• [Korte opdracht]
Geef uit het brondocument over de bijdragen van de deelnemers letterlijk alles weer vanaf "Bij de apparaatskosten" tot en met "integratie-uitkering sociaal domein.".

• [Brondocument]
---------------

De hoogte van de bijdrage van de deelnemer voor de uitvoering van de taken als bedoeld in artikel 6, tweede lid, onder h van de regeling (Schuldbemiddeling en budgetadvies) is op basis van voor- en nacalculatie. De realisatiecijfers van het voorgaande boekjaar vormen de basis voor de hoogte van de voorcalculatorische budgetoverdracht in enig jaar Na afloop van enig begrotingsjaar vindt nacalculatie plaats per gemeente.
Uitzondering hierop vormen de uitvoeringskosten voor de WMO. Gemeenten ontvangen van het Rijk hiervoor een bijdrage in de integratie-uitkering WMO in de Algemene Uitkering. Deze kosten worden jaarlijks reëel begroot doch tot maximaal 68,21% van de bijdrage van het Rijk. De SDD zal dit gebruiken om een deel van de apparaatskosten WMO binnen haar begroting te dekken.
Bij de apparaatskosten voor uitvoering van de taken die per 1 januari 2015 vanuit de AWBZ overkomen naar de gemeenten, de maatwerkvoorzieningen Begeleiding en Kortdurend Verblijf, Persoonlijke Verzorging en Inkomensondersteuning, dragen de gemeenten bij naar rato van de WMO middelen (= onderlinge verhouding budget integratie uitkering Sociaal domein tussen gemeenten) die zij hiervoor ontvangen binnen de integratie-uitkering sociaal domein.
Artikel 9: Ingenieursbureau Drechtsteden
Indien de bijdragen als bedoeld in het vierde lid de kosten van het IBD in het betreffende boekjaar niet dekken dienen de deelnemers IBD een aanvullende bijdrage te betalen, waarvan de hoogte wordt bepaald aan de hand van de mate waarin de in dat boekjaar door die deelnemer gegenereerde omzet achterblijft bij de voor die deelnemer IBD geraamde omzet. Indien er sprake is van een negatief bedrijfsresultaat als gevolg van een andere oorzaak dan het niet realiseren van de geraamde omzet, wordt het tekort eveneens verdeeld op basis van de onderlinge verhouding in de afgesproken omzetgarantie.
Artikel 10: Servicecentrum Drechtsteden
In afwijking van het bepaalde in het tweede lid d, e, f en i worden de aantallen waarop de bijdrage is gebaseerd voor de boekjaren 2013, 2014 en 2015 bevroren, en vastgelegd conform de aantallen uit de bijlage.

---------------

• [Verstrekte gegevens]
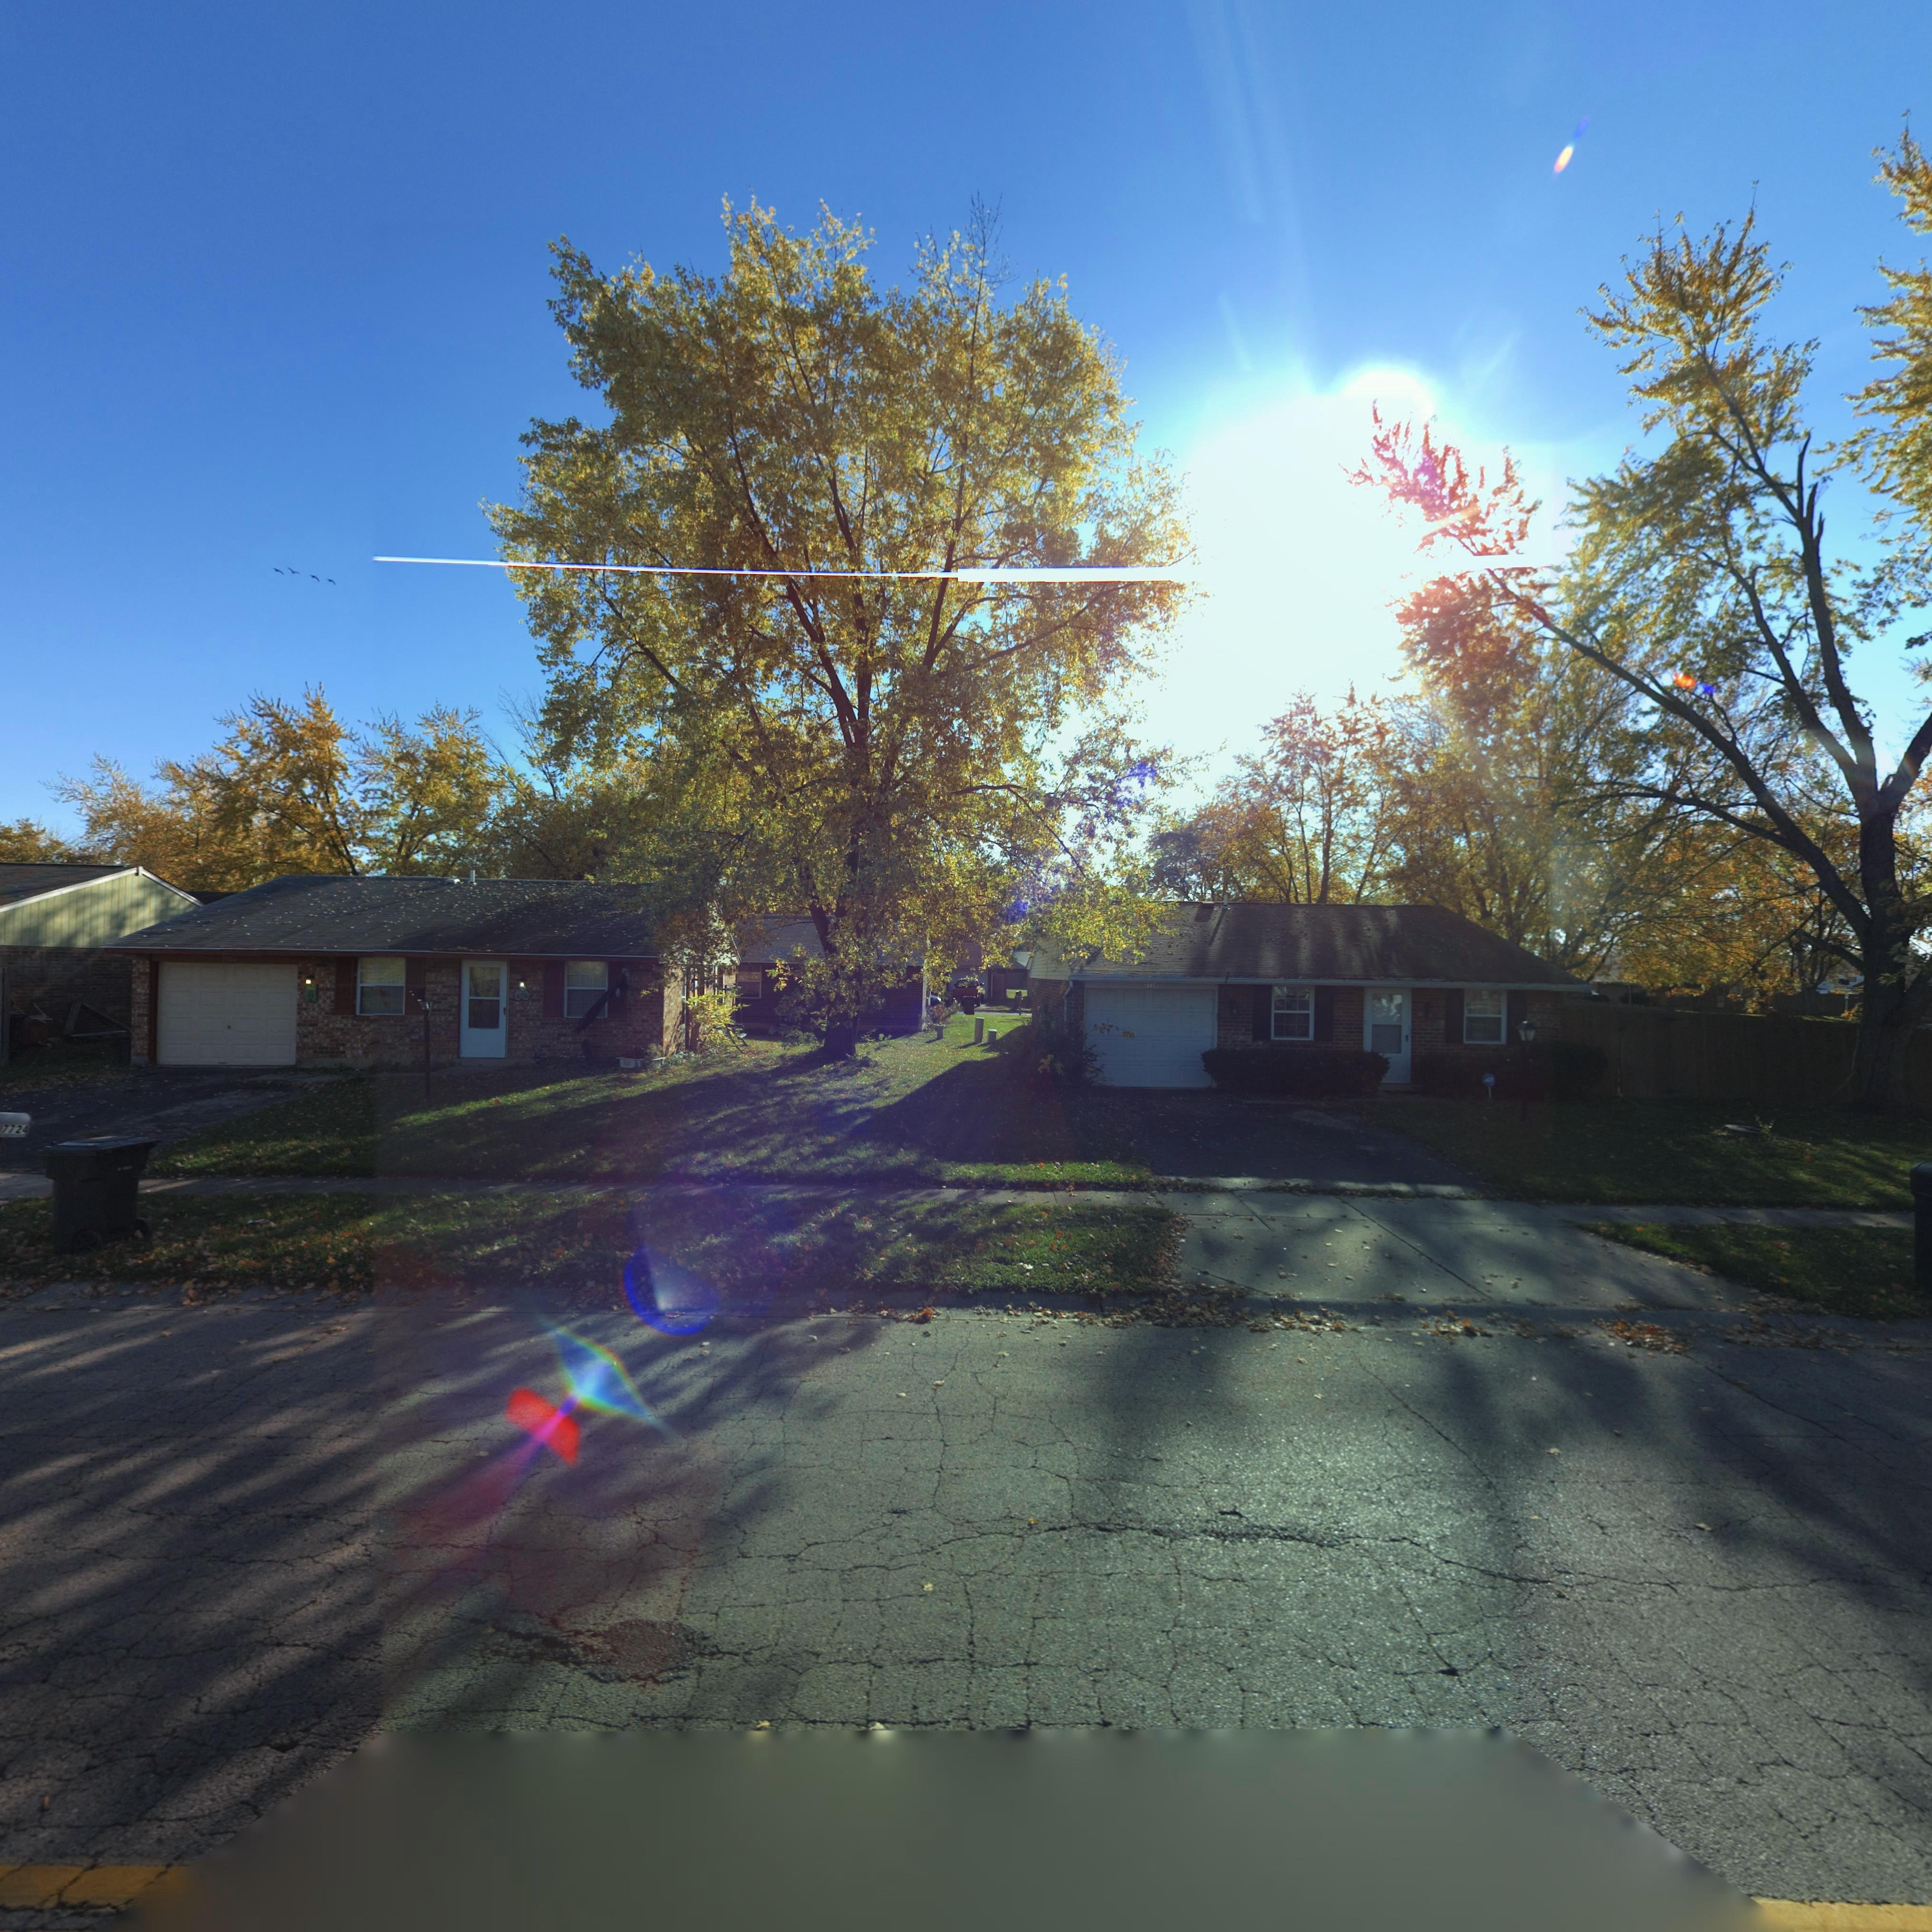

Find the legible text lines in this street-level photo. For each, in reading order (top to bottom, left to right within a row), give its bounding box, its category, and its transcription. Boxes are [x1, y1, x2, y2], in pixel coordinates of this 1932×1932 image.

[220, 955, 238, 964] StreetNumber: 7***
[1144, 982, 1158, 988] StreetNumber: 7720
[0, 1124, 29, 1134] StreetNumber: 7724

---------------

• [Het antwoord]
Bij de apparaatskosten voor uitvoering van de taken die per 1 januari 2015 vanuit de AWBZ overkomen naar de gemeenten, de maatwerkvoorzieningen Begeleiding en Kortdurend Verblijf, Persoonlijke Verzorging en Inkomensondersteuning, dragen de gemeenten bij naar rato van de WMO middelen (= onderlinge verhouding budget integratie uitkering Sociaal domein tussen gemeenten) die zij hiervoor ontvangen binnen de integratie-uitkering sociaal domein.